8. Nourishment and undernourishment data.
9. Literacy rate.
10. Density of population per sq. km.
11. The distribution of urban and rural population.
12. Religious composition.
13. Life expectation data.
From census studies it is found out that about 80% of the world’s population is living in the developing countries and the remaining 20% of the world’s population is living in developed countries. According to history of population the population growth takes place according to a cycle known as demographic cycle. This cycle is divided into following stages:
(a) High Stationary Stage:
It is the first stage during which the population remains stationary because there is a high birth rate as well as high death rate which cancel each other hence the population remains stationary.

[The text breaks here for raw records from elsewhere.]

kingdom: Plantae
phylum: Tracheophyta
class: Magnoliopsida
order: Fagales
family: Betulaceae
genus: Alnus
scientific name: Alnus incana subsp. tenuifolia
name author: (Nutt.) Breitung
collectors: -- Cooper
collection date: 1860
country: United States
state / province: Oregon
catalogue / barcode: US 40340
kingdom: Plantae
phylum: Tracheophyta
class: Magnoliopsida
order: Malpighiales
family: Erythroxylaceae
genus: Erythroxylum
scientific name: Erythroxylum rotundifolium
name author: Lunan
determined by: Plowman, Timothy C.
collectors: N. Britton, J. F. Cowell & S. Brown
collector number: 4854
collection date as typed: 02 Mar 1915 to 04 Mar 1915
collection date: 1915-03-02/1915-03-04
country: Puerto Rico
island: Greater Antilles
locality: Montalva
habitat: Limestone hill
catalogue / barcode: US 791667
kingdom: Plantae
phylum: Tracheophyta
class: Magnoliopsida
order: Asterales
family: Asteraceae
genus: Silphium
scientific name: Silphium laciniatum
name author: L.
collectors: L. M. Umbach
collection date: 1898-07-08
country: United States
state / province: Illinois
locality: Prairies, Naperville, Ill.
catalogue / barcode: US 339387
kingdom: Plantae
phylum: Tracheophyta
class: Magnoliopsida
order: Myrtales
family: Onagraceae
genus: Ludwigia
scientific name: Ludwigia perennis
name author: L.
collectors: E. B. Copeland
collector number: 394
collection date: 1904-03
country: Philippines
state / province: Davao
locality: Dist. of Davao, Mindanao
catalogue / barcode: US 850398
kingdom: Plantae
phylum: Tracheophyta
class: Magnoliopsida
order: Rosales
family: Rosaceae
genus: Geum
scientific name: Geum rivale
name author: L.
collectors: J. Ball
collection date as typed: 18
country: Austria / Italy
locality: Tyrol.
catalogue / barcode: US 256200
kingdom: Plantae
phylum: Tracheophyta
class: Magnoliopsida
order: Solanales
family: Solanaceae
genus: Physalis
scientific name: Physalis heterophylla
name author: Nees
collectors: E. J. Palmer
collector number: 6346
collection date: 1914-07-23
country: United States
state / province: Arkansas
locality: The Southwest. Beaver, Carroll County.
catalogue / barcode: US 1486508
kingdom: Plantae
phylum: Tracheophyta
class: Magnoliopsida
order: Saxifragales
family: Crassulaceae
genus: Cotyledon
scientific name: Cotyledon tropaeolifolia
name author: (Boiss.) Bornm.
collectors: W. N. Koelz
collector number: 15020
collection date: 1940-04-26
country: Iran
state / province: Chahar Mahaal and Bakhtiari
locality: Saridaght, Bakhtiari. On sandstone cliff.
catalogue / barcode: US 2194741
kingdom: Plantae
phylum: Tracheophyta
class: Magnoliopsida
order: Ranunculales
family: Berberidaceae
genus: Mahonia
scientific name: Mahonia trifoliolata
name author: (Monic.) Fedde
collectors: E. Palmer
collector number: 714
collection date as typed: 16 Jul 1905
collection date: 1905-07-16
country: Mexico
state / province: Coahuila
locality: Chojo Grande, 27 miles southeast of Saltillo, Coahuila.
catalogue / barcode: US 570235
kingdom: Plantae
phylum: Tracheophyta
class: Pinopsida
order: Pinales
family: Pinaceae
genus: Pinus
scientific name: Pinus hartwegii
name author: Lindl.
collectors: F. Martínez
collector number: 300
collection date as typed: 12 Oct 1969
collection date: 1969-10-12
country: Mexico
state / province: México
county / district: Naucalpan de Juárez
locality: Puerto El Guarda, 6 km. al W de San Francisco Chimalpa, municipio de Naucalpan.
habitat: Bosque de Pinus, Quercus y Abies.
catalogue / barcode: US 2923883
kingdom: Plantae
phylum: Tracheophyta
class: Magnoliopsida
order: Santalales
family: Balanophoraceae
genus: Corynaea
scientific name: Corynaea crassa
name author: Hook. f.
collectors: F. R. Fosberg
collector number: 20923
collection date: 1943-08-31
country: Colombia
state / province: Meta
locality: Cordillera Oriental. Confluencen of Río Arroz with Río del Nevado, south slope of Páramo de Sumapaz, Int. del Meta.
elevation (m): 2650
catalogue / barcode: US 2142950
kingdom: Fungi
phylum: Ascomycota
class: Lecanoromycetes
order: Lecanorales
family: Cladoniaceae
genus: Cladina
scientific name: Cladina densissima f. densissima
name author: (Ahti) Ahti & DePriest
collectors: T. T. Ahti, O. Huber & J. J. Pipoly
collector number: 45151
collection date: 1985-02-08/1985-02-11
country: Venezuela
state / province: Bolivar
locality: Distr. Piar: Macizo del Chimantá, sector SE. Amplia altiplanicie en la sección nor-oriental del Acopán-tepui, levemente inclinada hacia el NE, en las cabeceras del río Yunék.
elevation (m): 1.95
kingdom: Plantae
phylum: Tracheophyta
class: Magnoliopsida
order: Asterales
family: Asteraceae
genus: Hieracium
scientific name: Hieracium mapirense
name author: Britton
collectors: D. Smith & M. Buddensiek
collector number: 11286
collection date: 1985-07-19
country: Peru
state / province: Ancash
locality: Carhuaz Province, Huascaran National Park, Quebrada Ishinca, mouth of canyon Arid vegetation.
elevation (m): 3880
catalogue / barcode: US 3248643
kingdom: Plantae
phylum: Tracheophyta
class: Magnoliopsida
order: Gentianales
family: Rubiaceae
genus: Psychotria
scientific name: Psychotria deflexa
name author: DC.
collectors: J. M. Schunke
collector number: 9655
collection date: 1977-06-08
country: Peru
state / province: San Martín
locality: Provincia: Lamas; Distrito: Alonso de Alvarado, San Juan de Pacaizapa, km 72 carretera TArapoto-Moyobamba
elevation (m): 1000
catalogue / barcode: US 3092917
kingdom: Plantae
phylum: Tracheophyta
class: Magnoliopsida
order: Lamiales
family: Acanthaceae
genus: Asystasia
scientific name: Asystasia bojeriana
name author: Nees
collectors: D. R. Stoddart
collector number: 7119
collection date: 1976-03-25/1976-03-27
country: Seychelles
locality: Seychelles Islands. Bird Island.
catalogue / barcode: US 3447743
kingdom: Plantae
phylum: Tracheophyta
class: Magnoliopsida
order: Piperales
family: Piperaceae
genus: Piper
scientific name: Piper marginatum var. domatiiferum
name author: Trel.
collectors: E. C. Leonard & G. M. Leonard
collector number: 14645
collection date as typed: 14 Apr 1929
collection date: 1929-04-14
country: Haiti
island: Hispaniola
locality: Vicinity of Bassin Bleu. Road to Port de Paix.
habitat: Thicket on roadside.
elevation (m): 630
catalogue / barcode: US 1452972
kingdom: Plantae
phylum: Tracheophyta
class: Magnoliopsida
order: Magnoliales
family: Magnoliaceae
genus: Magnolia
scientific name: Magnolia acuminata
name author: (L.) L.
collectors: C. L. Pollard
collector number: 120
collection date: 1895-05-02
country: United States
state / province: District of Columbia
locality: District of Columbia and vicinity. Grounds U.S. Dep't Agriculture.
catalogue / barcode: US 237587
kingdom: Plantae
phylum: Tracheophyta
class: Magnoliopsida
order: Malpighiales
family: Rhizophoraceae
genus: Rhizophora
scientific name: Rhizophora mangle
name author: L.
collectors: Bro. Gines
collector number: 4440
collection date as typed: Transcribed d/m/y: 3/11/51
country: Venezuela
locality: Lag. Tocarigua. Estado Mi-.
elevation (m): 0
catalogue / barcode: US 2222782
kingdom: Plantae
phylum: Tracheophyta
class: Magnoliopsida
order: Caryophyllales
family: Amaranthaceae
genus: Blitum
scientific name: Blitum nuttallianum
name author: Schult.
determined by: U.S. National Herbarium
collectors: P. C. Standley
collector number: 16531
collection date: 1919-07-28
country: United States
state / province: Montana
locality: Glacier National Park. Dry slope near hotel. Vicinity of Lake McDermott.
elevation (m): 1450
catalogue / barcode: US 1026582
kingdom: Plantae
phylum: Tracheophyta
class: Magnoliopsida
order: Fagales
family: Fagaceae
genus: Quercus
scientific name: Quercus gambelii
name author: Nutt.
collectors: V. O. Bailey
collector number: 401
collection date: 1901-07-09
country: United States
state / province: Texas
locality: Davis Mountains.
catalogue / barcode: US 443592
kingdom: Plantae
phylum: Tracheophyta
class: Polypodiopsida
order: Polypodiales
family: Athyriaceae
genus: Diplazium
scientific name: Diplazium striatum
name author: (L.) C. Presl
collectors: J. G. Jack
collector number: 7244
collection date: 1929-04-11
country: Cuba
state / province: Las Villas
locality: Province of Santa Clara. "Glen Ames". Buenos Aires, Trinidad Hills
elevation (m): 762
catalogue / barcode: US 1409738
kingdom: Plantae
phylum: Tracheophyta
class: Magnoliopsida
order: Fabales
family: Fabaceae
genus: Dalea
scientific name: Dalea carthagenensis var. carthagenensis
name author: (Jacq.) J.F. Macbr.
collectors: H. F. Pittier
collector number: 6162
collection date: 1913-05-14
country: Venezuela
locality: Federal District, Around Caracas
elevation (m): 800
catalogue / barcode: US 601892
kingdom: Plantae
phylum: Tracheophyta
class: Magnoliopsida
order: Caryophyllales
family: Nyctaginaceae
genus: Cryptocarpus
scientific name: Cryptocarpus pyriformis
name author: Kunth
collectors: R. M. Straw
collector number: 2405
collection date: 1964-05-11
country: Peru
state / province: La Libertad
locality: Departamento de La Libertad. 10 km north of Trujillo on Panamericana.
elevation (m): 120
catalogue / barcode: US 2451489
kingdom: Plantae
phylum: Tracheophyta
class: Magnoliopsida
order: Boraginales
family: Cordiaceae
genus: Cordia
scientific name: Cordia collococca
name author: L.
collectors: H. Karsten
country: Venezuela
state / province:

(b) Early Expanding Stage:
It is the second stage during which the death rate begins to fall but the birth rate remains unchanged so there is increase in the population. Most of the developing countries like India fall in this stage.
(c) Late Expanding Stage:
It is the third stage during which the birth rate decreases but still the population continues to increase because the birth rate is still higher than the death rate.
(d) Low Stationary Stage:
It is the fourth stage during which the population remains almost stationary because there is low birth rate as well as low death rate. Developed countries like America fall in this stage.
(e) Declining Stage:
It is the fifth stage during which the population begins to decrease because the birth rate is lower than the death rate.